La derecha patriota de esta nación lleva desde la instauración de la democracia pagando un precio que ni le corresponde ni debe asumir como propio. Los cuarenta años de dictadura franquista en España no son justificación para que ningún socialista o comunista de medio pelo entienda que tiene una especie de superioridad moral que le permite reírse de los ataques hacia los demás mientras eleva la alerta antidemocrática cuando alguien osa a decirles algo que consideran mínimamente ofensivo.

Esta semana han ocurrido actos deleznables que nadie duda en condenar. Ningún ciudadano tiene derecho a amedrentar a sus representantes públicos ni con amenazas expresas, ni con balas, ni con navajas, ni con pedradas ni con escarches. Ni nadie lo duda ni nadie debería dudarlo.
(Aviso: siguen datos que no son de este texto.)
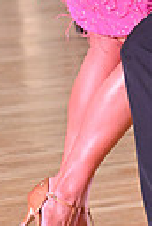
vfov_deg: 5.2
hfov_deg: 3.5
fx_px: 2450
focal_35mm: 389
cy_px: -129
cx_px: 188
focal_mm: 86
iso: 5000
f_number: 5.6
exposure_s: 1/400
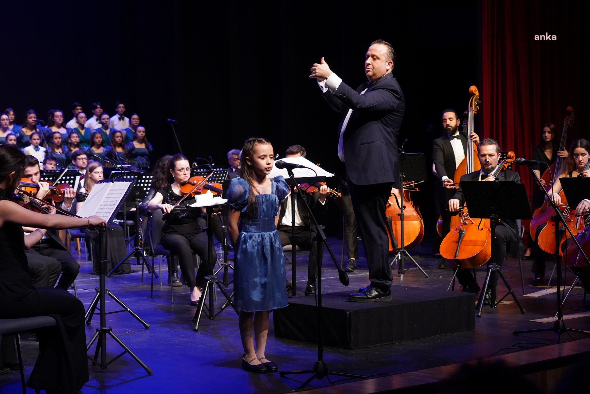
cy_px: 197
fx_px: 1098
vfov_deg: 20.3
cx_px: 295
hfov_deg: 30.1
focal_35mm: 67
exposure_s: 1/160
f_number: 6.3
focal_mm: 67
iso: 6400
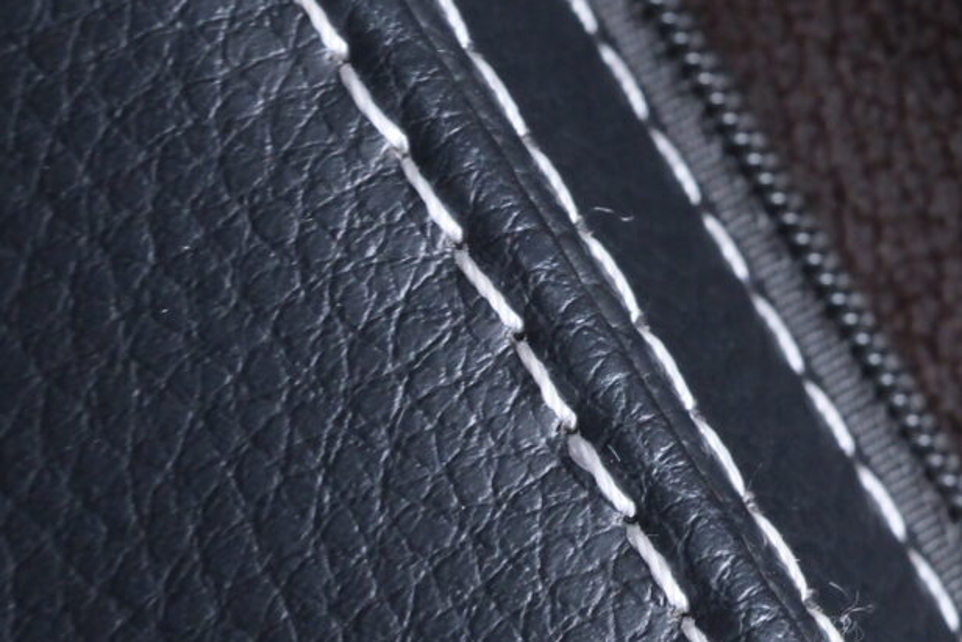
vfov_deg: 10.2
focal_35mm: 133
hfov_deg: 13.9
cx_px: 1649
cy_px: -119
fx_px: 3555
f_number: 5
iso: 1250
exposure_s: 1/30
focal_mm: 21.4
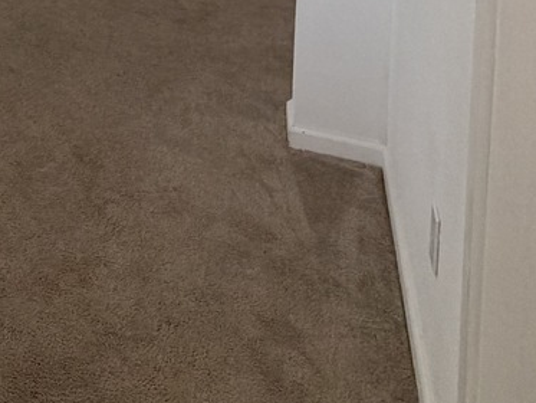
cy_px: -272
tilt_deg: -4.7
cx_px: -187
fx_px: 836
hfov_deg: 28.2
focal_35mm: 54
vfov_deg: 20.9
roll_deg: -1.1
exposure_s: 1/120
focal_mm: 2.22
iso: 200
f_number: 2.2
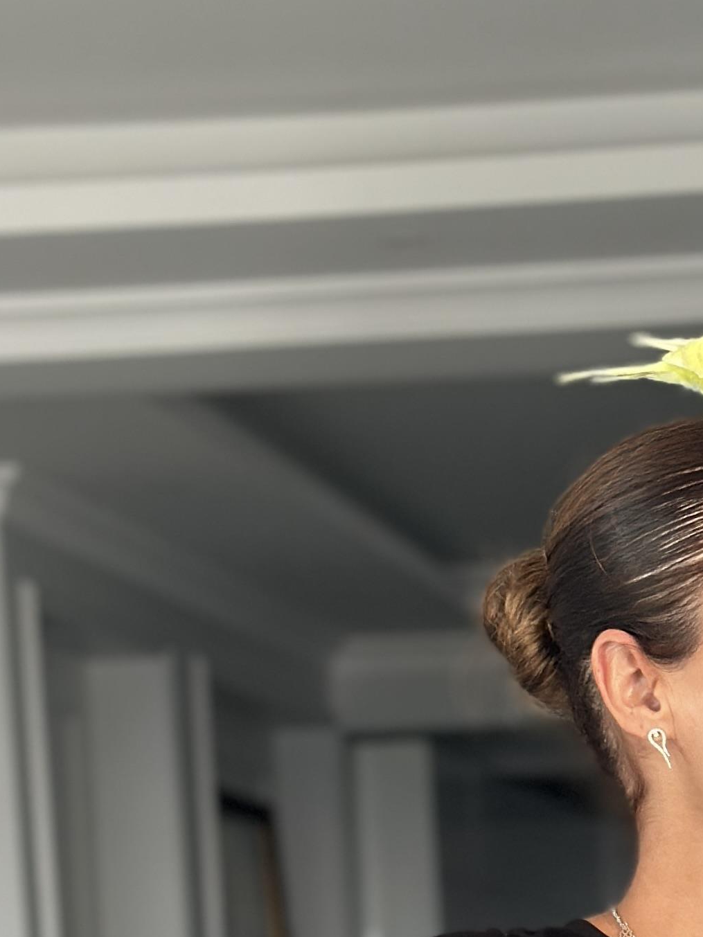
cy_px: 1251
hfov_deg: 10.3
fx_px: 3872
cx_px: 723
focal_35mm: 143
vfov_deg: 13.3
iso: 80
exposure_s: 1/160
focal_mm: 6.86
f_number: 1.78
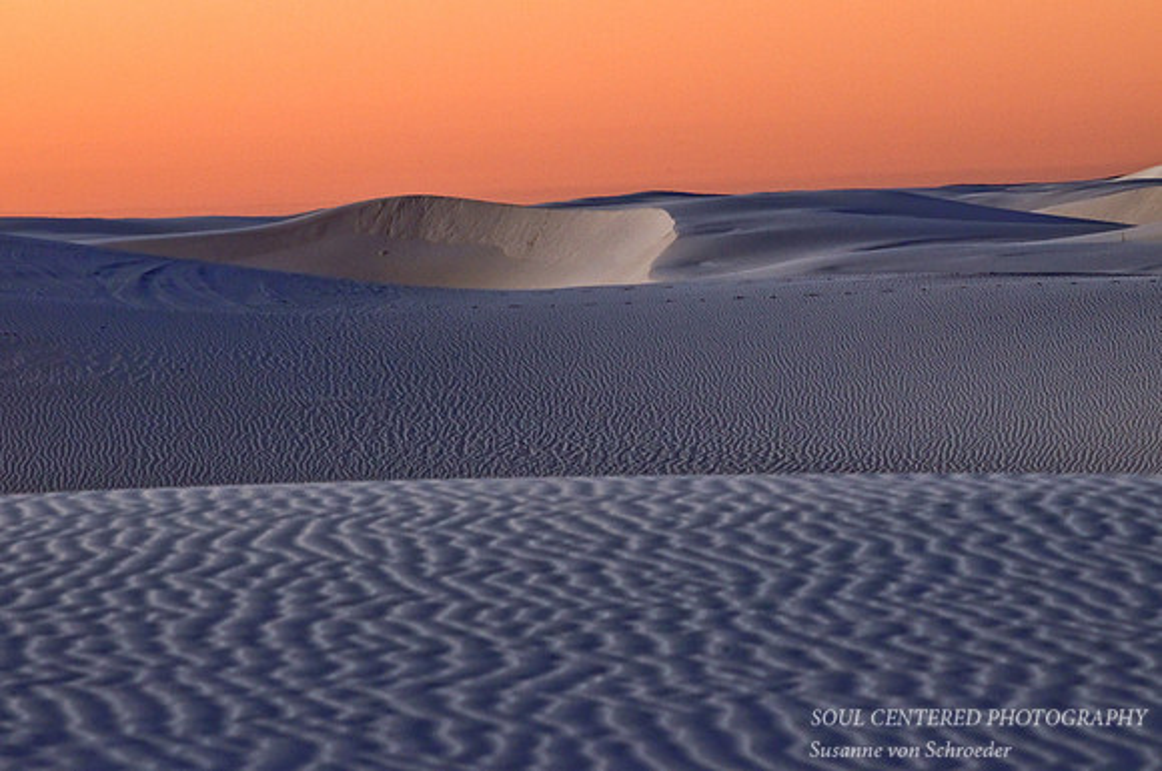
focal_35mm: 300
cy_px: 386
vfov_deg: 4.6
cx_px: 581
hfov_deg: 6.9
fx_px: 9670
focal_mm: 200
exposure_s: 1/6
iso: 200
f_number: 16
Lo que desde luego es inadmisible es que tengamos que tragarnos la monserga repulsiva de los Echeniques de turno, que cuando parten la cara a una diputada de la oposición dice que la herida es ketchup, mientras que cuando el ataque se produce a un compañero suyo resulta que los españoles y las derechas estamos llevando a España a una polarización que va a acabar en una Guerra Civil provocada por los fascistas a los que ellos intentan frenar.

Esta falsa superioridad moral y estas lecciones de democracia de unos aspirantes a delincuentes tienen que parar. Tenemos que pararla. Si la España de hoy es un lugar más terrible que hace die años es única y exclusivamente porque ellos, los que venían a luchar contra las injusticias, están haciendo de nuestro país un sitio inhóspito en el que sólo caben ellos y sobramos los demás.

Nuestras pedradas son tan pedradas como las suyas. Si las nuestras no importan, ya basta de crear un drama por las suyas. Es hora de dejar de estar de rodillas ante los que sólo quieren denigrarnos. Somos mejores que eso. Mejores que ellos.